◆ Source data:
--- START ---

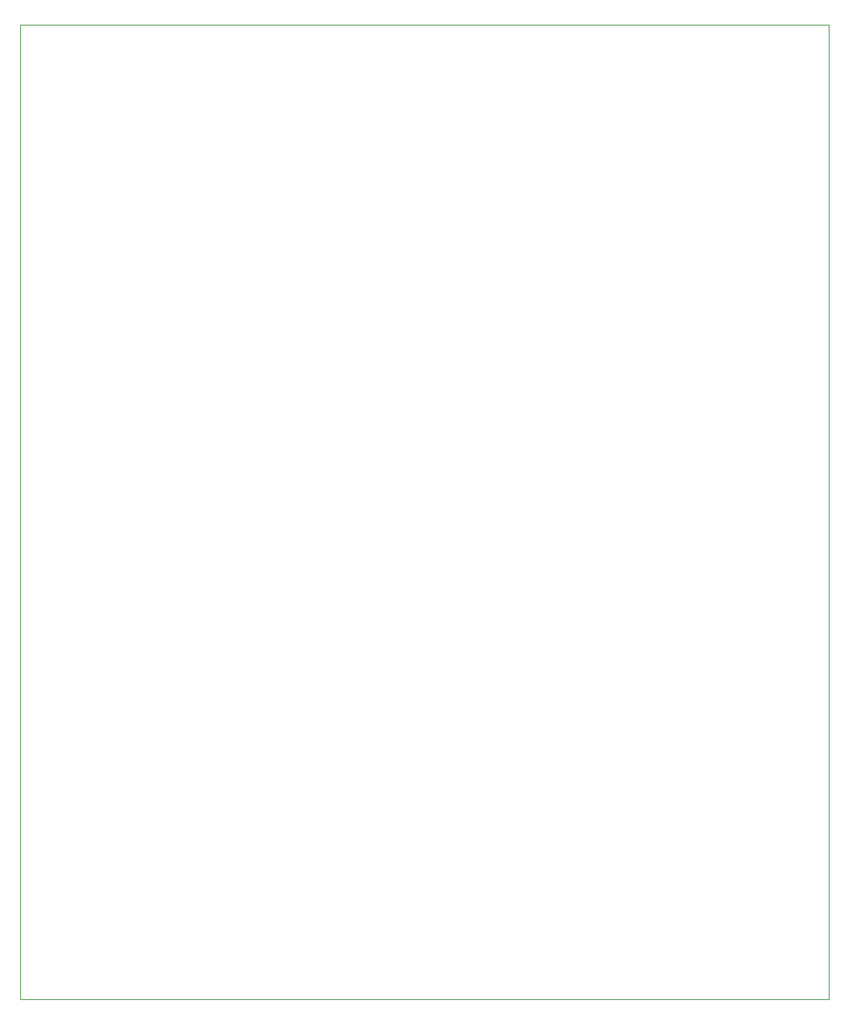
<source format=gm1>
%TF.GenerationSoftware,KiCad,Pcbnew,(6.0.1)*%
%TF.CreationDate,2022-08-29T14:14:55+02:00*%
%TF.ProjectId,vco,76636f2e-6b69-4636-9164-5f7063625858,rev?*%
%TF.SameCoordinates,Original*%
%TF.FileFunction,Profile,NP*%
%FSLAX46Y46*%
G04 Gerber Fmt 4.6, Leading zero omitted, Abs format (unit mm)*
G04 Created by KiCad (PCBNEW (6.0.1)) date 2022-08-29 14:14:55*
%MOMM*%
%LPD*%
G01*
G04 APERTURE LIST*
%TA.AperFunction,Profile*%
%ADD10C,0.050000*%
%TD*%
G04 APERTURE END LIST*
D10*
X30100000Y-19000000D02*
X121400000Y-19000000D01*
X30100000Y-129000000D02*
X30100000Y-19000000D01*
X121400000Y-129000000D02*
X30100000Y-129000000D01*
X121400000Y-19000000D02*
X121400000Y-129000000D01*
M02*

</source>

--- END ---

◆ Exercise description:
Beginning with the line that holds "X30100000Y-19000000D02*", please return every line through the end of the data, exactly as written.

◆ Solution for this exercise:
X30100000Y-19000000D02*
X121400000Y-19000000D01*
X30100000Y-129000000D02*
X30100000Y-19000000D01*
X121400000Y-129000000D02*
X30100000Y-129000000D01*
X121400000Y-19000000D02*
X121400000Y-129000000D01*
M02*

</source>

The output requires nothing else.